[[ TASK INPUTS, beginning ]]

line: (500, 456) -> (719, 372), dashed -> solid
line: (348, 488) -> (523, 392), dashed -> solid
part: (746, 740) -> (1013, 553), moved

[[ TASK INPUTS, end ]]
[[ TASK INPUTS, beginning ]]

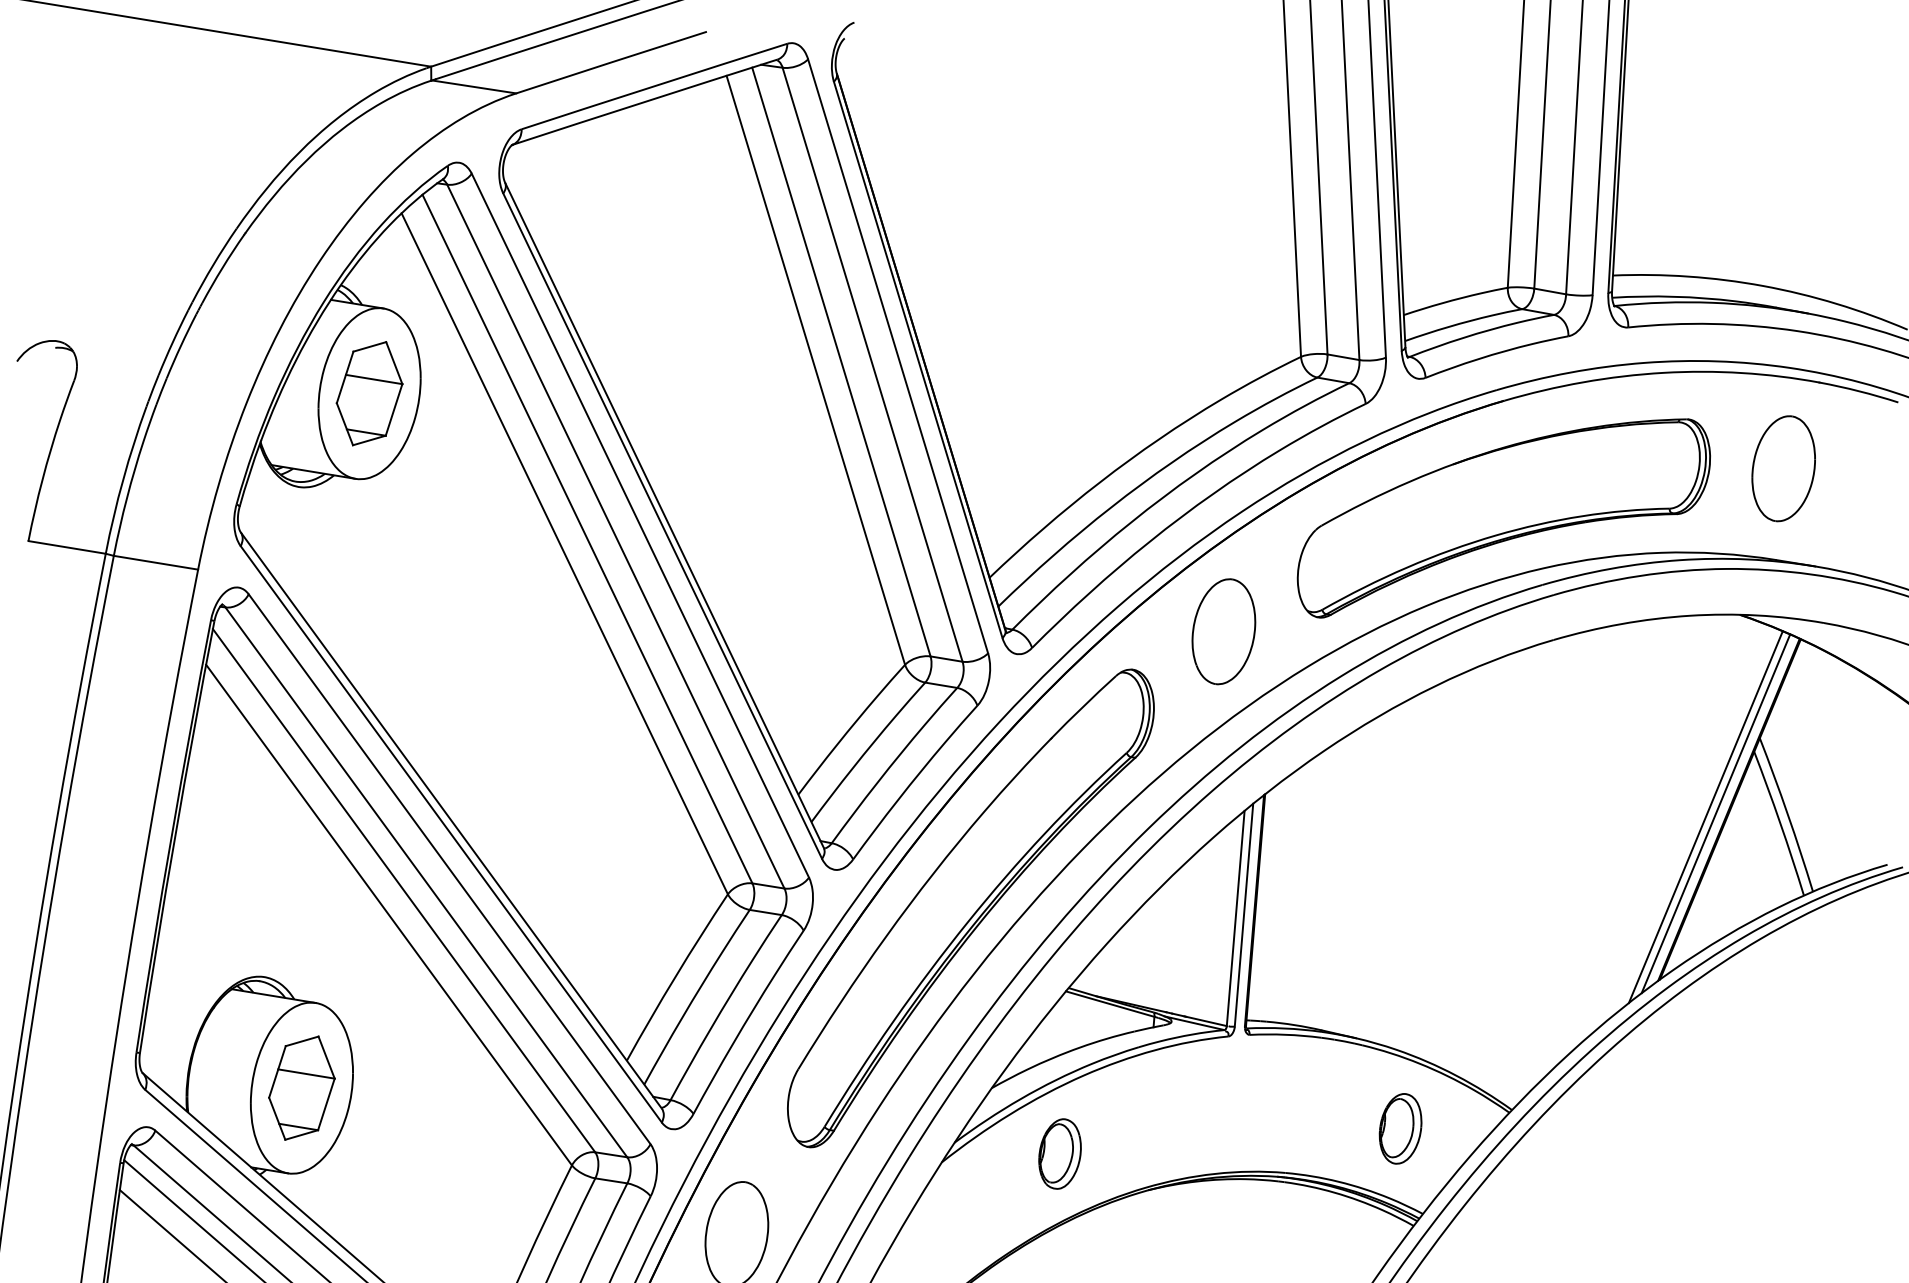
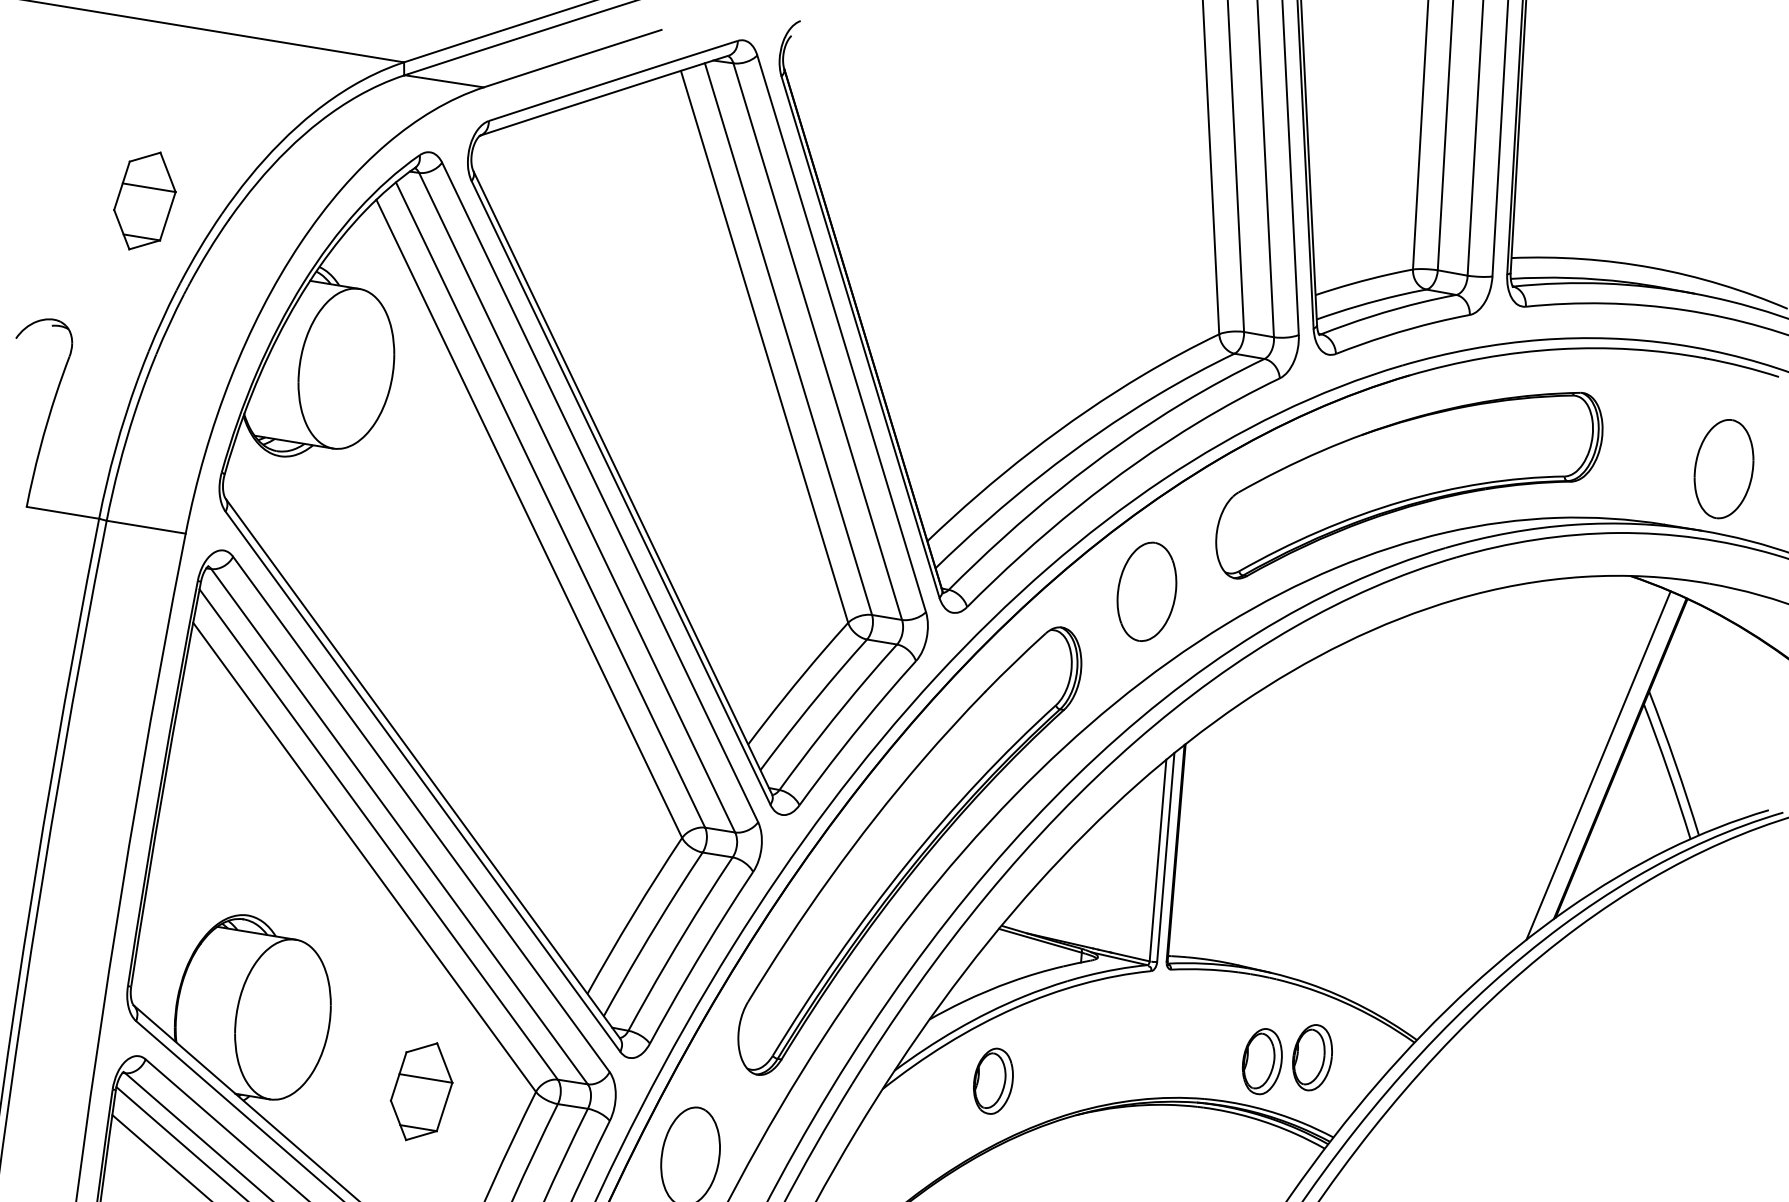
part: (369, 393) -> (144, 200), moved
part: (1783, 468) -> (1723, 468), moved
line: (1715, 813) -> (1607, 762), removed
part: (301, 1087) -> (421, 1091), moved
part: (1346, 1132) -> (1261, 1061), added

[[ TASK INPUTS, end ]]
[[ TASK INPUTS, beginning ]]

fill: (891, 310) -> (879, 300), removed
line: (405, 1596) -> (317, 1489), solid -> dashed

[[ TASK INPUTS, end ]]

• DESCRIPTION OF THE TASK
Wherever the word "dashed" occurs in a line of the listing, copy that line.

• TASK RESULT
line: (500, 456) -> (719, 372), dashed -> solid
line: (348, 488) -> (523, 392), dashed -> solid
line: (405, 1596) -> (317, 1489), solid -> dashed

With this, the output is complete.